Perhaps it’s fitting that, mere weeks before Lyric Opera of Kansas City opens The Marriage of Figaro, its final performance in the Lyric Theatre before moving into the Kauffman Center for the Performing Arts this fall, the company’s general director, Evan Luskin, announced his retirement, effective at the end of the 2011—2012 season.
In a wide-ranging phone interview recently, Luskin talked about the company, which he joined in 1986 as managing director, and about a career spent in opera.
“I really didn’t see much opera until I was in college,” Luskin admits. Originally from Philadelphia, where his parents were big classical music fans, he happened to attend a New York Metropolitan Opera touring presentation to which his father had been given tickets. “…the next day I subscribed to the opera company of Philadelphia—it was just, like, instant,” he says.

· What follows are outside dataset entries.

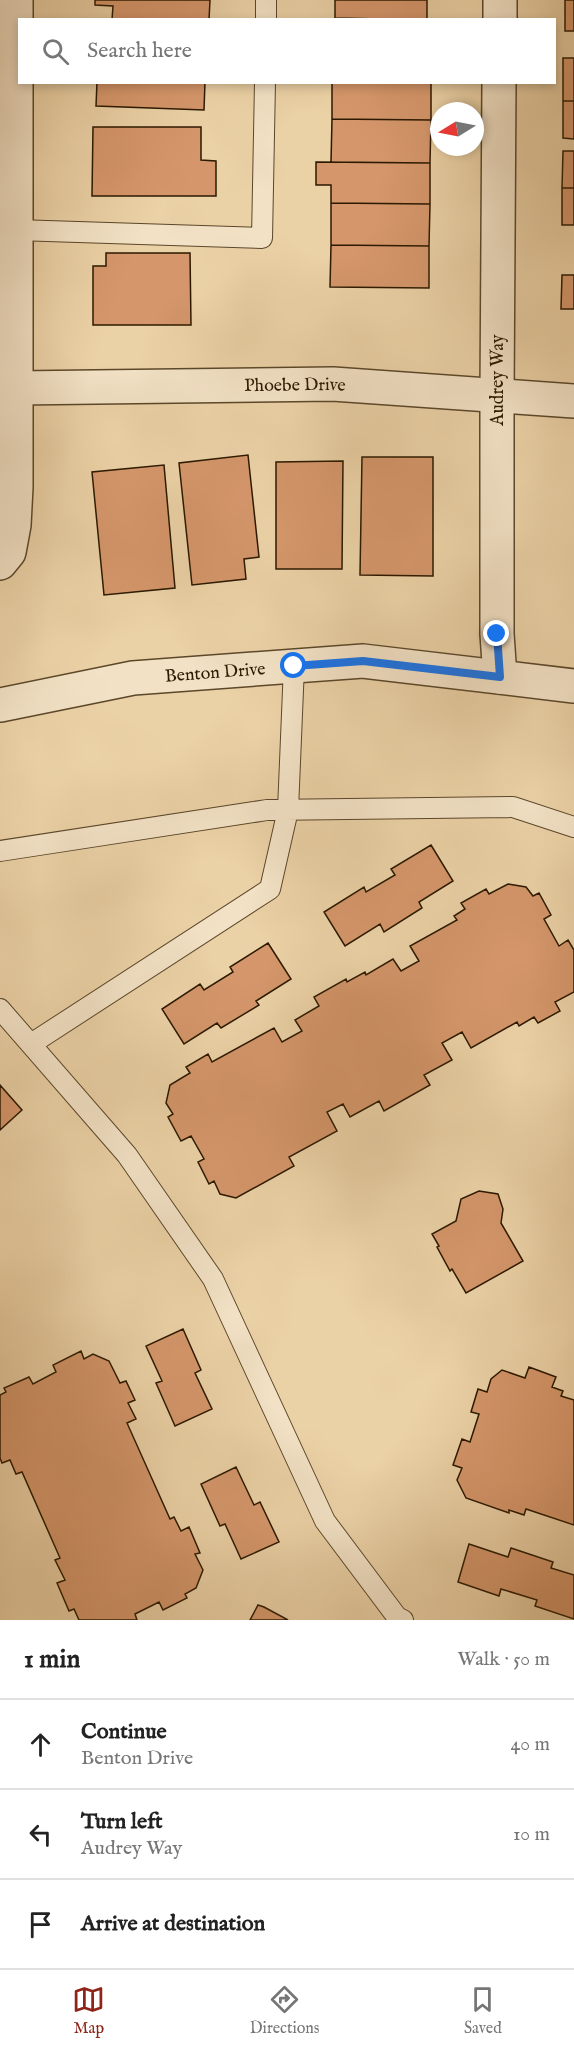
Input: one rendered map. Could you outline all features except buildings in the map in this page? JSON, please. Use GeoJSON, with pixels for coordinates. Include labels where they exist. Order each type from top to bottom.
{"type":"FeatureCollection","features":[{"type":"Feature","properties":{"kind":"street"},"geometry":{"type":"LineString","coordinates":[[5,557],[14,525],[16,487],[16,0]]}},
{"type":"Feature","properties":{"kind":"street"},"geometry":{"type":"LineString","coordinates":[[500,0],[500,18]]}},
{"type":"Feature","properties":{"kind":"street","name":"Audrey Way"},"geometry":{"type":"LineString","coordinates":[[499,84],[497,634],[500,677]]}},
{"type":"Feature","properties":{"kind":"street","name":"Phoebe Drive"},"geometry":{"type":"LineString","coordinates":[[16,388],[333,384],[574,401]]}},
{"type":"Feature","properties":{"kind":"street","name":"Benton Drive"},"geometry":{"type":"LineString","coordinates":[[0,705],[133,678],[363,661],[574,686]]}},
{"type":"Feature","properties":{"kind":"lane"},"geometry":{"type":"LineString","coordinates":[[266,0],[266,18]]}},
{"type":"Feature","properties":{"kind":"lane"},"geometry":{"type":"LineString","coordinates":[[16,230],[262,238],[265,84]]}},
{"type":"Feature","properties":{"kind":"lane"},"geometry":{"type":"LineString","coordinates":[[31,1044],[270,889],[288,810],[294,666]]}},
{"type":"Feature","properties":{"kind":"lane"},"geometry":{"type":"LineString","coordinates":[[0,851],[256,812],[288,810],[513,807],[574,827]]}},
{"type":"Feature","properties":{"kind":"lane"},"geometry":{"type":"LineString","coordinates":[[0,1009],[127,1155],[213,1279],[326,1521],[398,1617],[403,1620]]}},
{"type":"Feature","properties":{"kind":"route"},"geometry":{"type":"LineString","coordinates":[[294,666],[363,661],[500,677],[497,634]]}}]}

Later, with a masters degree in history, Luskin got into the Musicology program at the University of Pennsylvania, but says he “found I just did not like being a scholar—it hadn’t worked for me in history and it wasn’t working for me in musicology…And I just couldn’t figure out how I could have a career that somehow involved opera.”
Eventually, he learned of an MBA program with a specialization in arts management, and thought “‘You know, that’s what I could do.’ I could work for and opera company in administration, and it had never occurred to me there was such a profession…”
That program was with the State University of New York in Binghamton, which offered a semester internship. Luskin took his internship with the New York City Opera, where he immersed himself in the art form, often attending six or seven performances a week.
After graduating, he landed a position with the Tulsa Opera in Oklahoma, which, at the time, “was booming—they had all the oil money.” After two years there, Luskin moved to the Chattanooga Opera in Tennessee, then to Detroit, where he served as finance director for the Michigan Opera. Then, in 1986, a managing director position became available with the Lyric Opera of Kansas City.
Serving in that position until 1998, Luskin then became the general director. His first important action was to bring in an artistic director, Ward Holmquist, who serves in that position to this day. Now, with the company set to move into the spectacular new surroundings of the Kauffman Center, Luskin is excited with the possibilities the venue brings.
First up, in October, will be a new production of Puccini’s Turandot built especially for the Kauffman stage. Starring in the production will be opera megastar Sam Ramey, whom Luskin saw perform in the opera Hamlet last spring in Washington D.C.
During the performance, Luskin remembers thinking “He (Ramey) is from Kansas, he never sang with the Lyric Opera, this is a crazy idea, but is it possible he would come out and sing? And we contacted his agent and amazingly he said yes.”
In addition to that highlight, the 2011-2012 season also includes one of the modern era’s most popular works, John Adams’ Nixon in China, in a grand production that would never be possible in the tight confines of the Lyric Theatre. In fact, that production will be so well designed that it will subsequently be moved to one of the world’s great opera companies when it finishes its run in Kansas City.
“When it finishes here, the sets and the costumes, they’re all being loaded onto trucks and being shipped out to San Francisco—they’re going to be on the San Francisco Opera stage. It’s the sort of thing we could never have done…the building has held us back…And we are speaking to other large companies about joint productions.”
So, it’s clear that Luskin will leave the Lyric Opera here in good condition, but what does he see for the future of the company once a new director is chosen? “I feel I’m not going to be here,” Luskin demurs when asked this question, “and they [the board of directors] have to find the person who will have the right vision for this community…
“…now that you have the Kauffman Center, now that you can really go the whole enhanced direction, this was the time to bring someone into this, younger than me, that could really be here for ten or 15 years, and carry forward the next vision. It’s an appropriate time for the company to do this.”